**Given problem:**
Present every line of the listing below as a numbered list, leaving out any blank lines.

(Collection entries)
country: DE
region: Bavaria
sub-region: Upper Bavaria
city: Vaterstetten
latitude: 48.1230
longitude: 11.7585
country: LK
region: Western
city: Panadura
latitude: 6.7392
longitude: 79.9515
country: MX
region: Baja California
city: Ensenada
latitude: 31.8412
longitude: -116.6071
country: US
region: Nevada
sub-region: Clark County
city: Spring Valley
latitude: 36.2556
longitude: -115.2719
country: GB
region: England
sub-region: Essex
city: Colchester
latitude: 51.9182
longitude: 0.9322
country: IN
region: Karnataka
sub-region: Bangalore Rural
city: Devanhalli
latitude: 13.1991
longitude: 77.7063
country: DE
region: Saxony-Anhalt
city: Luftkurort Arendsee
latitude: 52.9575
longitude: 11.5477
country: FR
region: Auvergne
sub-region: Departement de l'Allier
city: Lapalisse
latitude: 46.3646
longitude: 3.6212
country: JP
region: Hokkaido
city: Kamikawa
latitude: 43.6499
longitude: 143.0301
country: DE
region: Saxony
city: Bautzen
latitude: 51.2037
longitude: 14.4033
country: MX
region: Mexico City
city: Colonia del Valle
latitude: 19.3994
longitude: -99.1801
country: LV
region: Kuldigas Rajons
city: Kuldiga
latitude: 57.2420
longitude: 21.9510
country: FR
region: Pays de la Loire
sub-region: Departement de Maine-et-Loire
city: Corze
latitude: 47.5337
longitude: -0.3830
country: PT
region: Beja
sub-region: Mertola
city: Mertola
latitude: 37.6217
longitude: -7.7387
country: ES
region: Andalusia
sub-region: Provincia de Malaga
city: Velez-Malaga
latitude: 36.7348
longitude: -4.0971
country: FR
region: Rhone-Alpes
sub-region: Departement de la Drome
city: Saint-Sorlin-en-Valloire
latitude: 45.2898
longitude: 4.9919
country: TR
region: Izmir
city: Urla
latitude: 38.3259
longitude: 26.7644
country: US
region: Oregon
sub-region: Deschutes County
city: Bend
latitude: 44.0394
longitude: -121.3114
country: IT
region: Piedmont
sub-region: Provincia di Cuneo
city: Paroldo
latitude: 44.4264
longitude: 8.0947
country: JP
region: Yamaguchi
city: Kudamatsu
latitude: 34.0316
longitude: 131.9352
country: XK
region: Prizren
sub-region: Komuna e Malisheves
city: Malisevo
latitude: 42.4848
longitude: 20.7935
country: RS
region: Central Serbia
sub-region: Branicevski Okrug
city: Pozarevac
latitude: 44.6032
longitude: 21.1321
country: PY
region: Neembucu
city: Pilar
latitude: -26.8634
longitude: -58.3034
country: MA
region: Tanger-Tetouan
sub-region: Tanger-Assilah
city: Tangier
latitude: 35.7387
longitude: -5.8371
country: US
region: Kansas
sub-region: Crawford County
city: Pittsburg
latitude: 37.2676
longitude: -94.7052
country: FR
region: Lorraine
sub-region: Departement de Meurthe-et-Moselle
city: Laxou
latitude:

**Solution to this exercise:**
1. country: DE
2. region: Bavaria
3. sub-region: Upper Bavaria
4. city: Vaterstetten
5. latitude: 48.1230
6. longitude: 11.7585
7. country: LK
8. region: Western
9. city: Panadura
10. latitude: 6.7392
11. longitude: 79.9515
12. country: MX
13. region: Baja California
14. city: Ensenada
15. latitude: 31.8412
16. longitude: -116.6071
17. country: US
18. region: Nevada
19. sub-region: Clark County
20. city: Spring Valley
21. latitude: 36.2556
22. longitude: -115.2719
23. country: GB
24. region: England
25. sub-region: Essex
26. city: Colchester
27. latitude: 51.9182
28. longitude: 0.9322
29. country: IN
30. region: Karnataka
31. sub-region: Bangalore Rural
32. city: Devanhalli
33. latitude: 13.1991
34. longitude: 77.7063
35. country: DE
36. region: Saxony-Anhalt
37. city: Luftkurort Arendsee
38. latitude: 52.9575
39. longitude: 11.5477
40. country: FR
41. region: Auvergne
42. sub-region: Departement de l'Allier
43. city: Lapalisse
44. latitude: 46.3646
45. longitude: 3.6212
46. country: JP
47. region: Hokkaido
48. city: Kamikawa
49. latitude: 43.6499
50. longitude: 143.0301
51. country: DE
52. region: Saxony
53. city: Bautzen
54. latitude: 51.2037
55. longitude: 14.4033
56. country: MX
57. region: Mexico City
58. city: Colonia del Valle
59. latitude: 19.3994
60. longitude: -99.1801
61. country: LV
62. region: Kuldigas Rajons
63. city: Kuldiga
64. latitude: 57.2420
65. longitude: 21.9510
66. country: FR
67. region: Pays de la Loire
68. sub-region: Departement de Maine-et-Loire
69. city: Corze
70. latitude: 47.5337
71. longitude: -0.3830
72. country: PT
73. region: Beja
74. sub-region: Mertola
75. city: Mertola
76. latitude: 37.6217
77. longitude: -7.7387
78. country: ES
79. region: Andalusia
80. sub-region: Provincia de Malaga
81. city: Velez-Malaga
82. latitude: 36.7348
83. longitude: -4.0971
84. country: FR
85. region: Rhone-Alpes
86. sub-region: Departement de la Drome
87. city: Saint-Sorlin-en-Valloire
88. latitude: 45.2898
89. longitude: 4.9919
90. country: TR
91. region: Izmir
92. city: Urla
93. latitude: 38.3259
94. longitude: 26.7644
95. country: US
96. region: Oregon
97. sub-region: Deschutes County
98. city: Bend
99. latitude: 44.0394
100. longitude: -121.3114
101. country: IT
102. region: Piedmont
103. sub-region: Provincia di Cuneo
104. city: Paroldo
105. latitude: 44.4264
106. longitude: 8.0947
107. country: JP
108. region: Yamaguchi
109. city: Kudamatsu
110. latitude: 34.0316
111. longitude: 131.9352
112. country: XK
113. region: Prizren
114. sub-region: Komuna e Malisheves
115. city: Malisevo
116. latitude: 42.4848
117. longitude: 20.7935
118. country: RS
119. region: Central Serbia
120. sub-region: Branicevski Okrug
121. city: Pozarevac
122. latitude: 44.6032
123. longitude: 21.1321
124. country: PY
125. region: Neembucu
126. city: Pilar
127. latitude: -26.8634
128. longitude: -58.3034
129. country: MA
130. region: Tanger-Tetouan
131. sub-region: Tanger-Assilah
132. city: Tangier
133. latitude: 35.7387
134. longitude: -5.8371
135. country: US
136. region: Kansas
137. sub-region: Crawford County
138. city: Pittsburg
139. latitude: 37.2676
140. longitude: -94.7052
141. country: FR
142. region: Lorraine
143. sub-region: Departement de Meurthe-et-Moselle
144. city: Laxou
145. latitude:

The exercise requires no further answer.